For all of the above reasons, getting the best compact binoculars will mean sticking with a good quality 7X or 8X magnification reverse-Porro prism or a 6X or 7X "normal" Porro prism design in a mid-size binocular. The vast majority of us will love using travel binoculars in these configurations.
One last question frequently asked by our fellow travelers involves weight. For those who travel with a quantity of luggage, weight may not be as meaningful from a packing perspective. We've found traveling lightly with only carry-on luggage whenever possible is more convenient, but we've nearly always found a way to carry a compact binocular without exceeding weight restrictions. (When traveling on business, weight is sometimes required for business items. If this means you're nearly at the absolute weight limit, you may wish to consider a monocular as a super-lightweight option.)

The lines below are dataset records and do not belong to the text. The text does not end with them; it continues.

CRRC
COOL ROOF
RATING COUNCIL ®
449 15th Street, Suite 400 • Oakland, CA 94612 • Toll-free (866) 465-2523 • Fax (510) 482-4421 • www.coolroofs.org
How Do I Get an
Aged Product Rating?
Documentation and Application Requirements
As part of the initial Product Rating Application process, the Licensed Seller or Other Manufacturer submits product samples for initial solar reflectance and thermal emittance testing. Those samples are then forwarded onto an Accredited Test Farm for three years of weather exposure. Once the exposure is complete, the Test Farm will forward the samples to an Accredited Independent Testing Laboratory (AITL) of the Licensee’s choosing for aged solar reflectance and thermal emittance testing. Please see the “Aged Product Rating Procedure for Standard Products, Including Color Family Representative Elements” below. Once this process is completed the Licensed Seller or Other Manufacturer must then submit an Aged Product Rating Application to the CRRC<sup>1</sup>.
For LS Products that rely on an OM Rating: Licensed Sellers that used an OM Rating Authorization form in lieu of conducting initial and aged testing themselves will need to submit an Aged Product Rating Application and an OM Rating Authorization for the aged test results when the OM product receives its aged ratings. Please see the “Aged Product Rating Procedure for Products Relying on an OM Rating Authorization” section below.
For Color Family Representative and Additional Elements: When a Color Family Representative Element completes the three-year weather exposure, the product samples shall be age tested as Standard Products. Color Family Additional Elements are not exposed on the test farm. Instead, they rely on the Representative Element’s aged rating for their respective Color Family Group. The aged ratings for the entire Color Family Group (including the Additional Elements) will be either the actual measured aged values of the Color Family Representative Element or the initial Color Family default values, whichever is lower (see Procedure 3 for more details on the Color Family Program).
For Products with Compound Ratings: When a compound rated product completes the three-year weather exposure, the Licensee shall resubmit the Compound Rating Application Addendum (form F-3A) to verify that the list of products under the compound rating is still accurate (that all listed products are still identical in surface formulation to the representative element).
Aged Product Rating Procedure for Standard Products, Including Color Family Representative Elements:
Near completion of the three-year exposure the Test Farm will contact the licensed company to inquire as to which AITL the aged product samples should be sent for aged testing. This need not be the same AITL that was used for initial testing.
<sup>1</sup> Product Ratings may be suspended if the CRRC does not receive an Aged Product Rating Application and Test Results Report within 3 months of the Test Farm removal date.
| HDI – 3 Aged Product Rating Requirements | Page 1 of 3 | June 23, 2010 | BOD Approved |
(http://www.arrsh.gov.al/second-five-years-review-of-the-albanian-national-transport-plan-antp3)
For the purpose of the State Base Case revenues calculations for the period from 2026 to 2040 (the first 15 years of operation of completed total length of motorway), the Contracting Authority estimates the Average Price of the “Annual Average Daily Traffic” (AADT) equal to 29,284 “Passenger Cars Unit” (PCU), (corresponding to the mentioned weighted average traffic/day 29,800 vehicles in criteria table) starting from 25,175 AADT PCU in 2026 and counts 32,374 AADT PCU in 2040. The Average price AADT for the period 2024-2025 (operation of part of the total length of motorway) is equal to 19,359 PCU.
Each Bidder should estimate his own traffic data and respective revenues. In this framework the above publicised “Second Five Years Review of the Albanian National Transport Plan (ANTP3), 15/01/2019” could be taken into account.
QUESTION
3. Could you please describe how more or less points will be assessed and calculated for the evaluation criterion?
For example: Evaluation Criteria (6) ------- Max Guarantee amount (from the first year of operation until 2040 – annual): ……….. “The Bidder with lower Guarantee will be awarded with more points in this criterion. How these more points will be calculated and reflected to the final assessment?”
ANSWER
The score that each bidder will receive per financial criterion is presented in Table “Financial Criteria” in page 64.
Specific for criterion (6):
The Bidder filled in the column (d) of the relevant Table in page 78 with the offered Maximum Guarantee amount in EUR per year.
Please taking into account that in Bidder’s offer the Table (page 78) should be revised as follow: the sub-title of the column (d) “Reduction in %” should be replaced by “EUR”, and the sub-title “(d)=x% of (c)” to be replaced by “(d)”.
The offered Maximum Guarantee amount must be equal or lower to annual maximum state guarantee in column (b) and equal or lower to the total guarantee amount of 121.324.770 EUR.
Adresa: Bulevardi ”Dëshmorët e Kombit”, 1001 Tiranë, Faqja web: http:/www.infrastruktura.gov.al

We've sought out the best compact binoculars that would provide a particularly attractive optical value for their price, bought and tested them to verify their value, and written thorough reviews for our fellow travelers. Here are what we consider to be among the best compact binoculars and a very good mid-size binocular to serve a traveler's needs.
The Bushnell Elite Custom 7X26 is a compact binocular that has been a travelers favorite for many years and was even involved in NASA's efforts back in the early 1960s. Whether your travels are within your state or province or further afield, you owe it to yourself to consider this binocular for your travel companion.
Nikon's Travelite VI compact binocular is a good one and particularly so when you're goal is a good view with the absolute minimum weight. You'll learn how it achieves such lightweight status in the full review — it's enough to simply mention here that many travelers, whether super-lightweight backpackers, hikers or others, find the Travelite VI an invaluable window into the world outside their normal range of sight.
The Leupold Yosemite is a mid-size binocular (not a compact) in the traditional Porro prism design that's still small enough to be carried by many travelers. Indeed, a number of travlers say the larger size is not a problem for the way they travel.